Merge sort recursive implementation
In the implementation below, both sort
methods are identical to those presented earlier. The merge
method has been improved to copy only half of arr[low] ... arr[high]
into a temporary array.
When I have time, I’ll post a trace of the improved merge
method. Briefly, it copies only the first half into a temporary array, because we won’t run into where we are copying from in the second half anyway. This also offers the advantage that if we run out of elements in the first half, the ones in the second half are already where we want them.

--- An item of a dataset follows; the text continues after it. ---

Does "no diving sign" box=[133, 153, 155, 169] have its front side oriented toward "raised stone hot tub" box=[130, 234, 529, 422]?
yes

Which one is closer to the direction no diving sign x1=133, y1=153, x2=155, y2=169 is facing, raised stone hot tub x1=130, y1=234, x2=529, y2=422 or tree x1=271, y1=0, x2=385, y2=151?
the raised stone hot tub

// postcondition: arr[0] ... arr[arr.length - 1] is sorted
public static void sort(int[] arr)
{
sort(arr, 0, arr.length - 1);
}
// postcondition: arr[low] ... arr[high] is sorted &&
// elements outside of this range are unchanged
private static void sort(int[] arr, int low, int high)
{
if(low >= high)
return;
int mid = (low + high) / 2;
sort(arr, low, mid);
sort(arr, mid + 1, high);
merge(arr, low, mid, high);
}
// precondition: arr[low] ... arr[mid] is sorted &&
// arr[mid + 1] ... arr[high] is sorted
//
// postcondition: arr[low] ... arr[high] is sorted &&
// elements outside of this range are unchanged
private static void merge(int[] arr, int low, int mid, int high)
{
int[] b = new int[mid + 1 - low];
for(int i = 0; i < b.length; i++)
b[i] = arr[low + i];
int aLowerIndex = low;
int bIndex = 0;
int aHigherIndex = mid + 1;
while (aLowerIndex < aHigherIndex && aHigherIndex <= high)
{
if (arr[aHigherIndex] < b[bIndex])
{
arr[aLowerIndex] = arr[aHigherIndex];
aHigherIndex++;
}
else
{
arr[aLowerIndex] = b[bIndex];
bIndex++;
}
aLowerIndex++;
}
while (aLowerIndex < aHigherIndex)
{
arr[aLowerIndex] = b[bIndex];
aLowerIndex++;
bIndex++;
}
}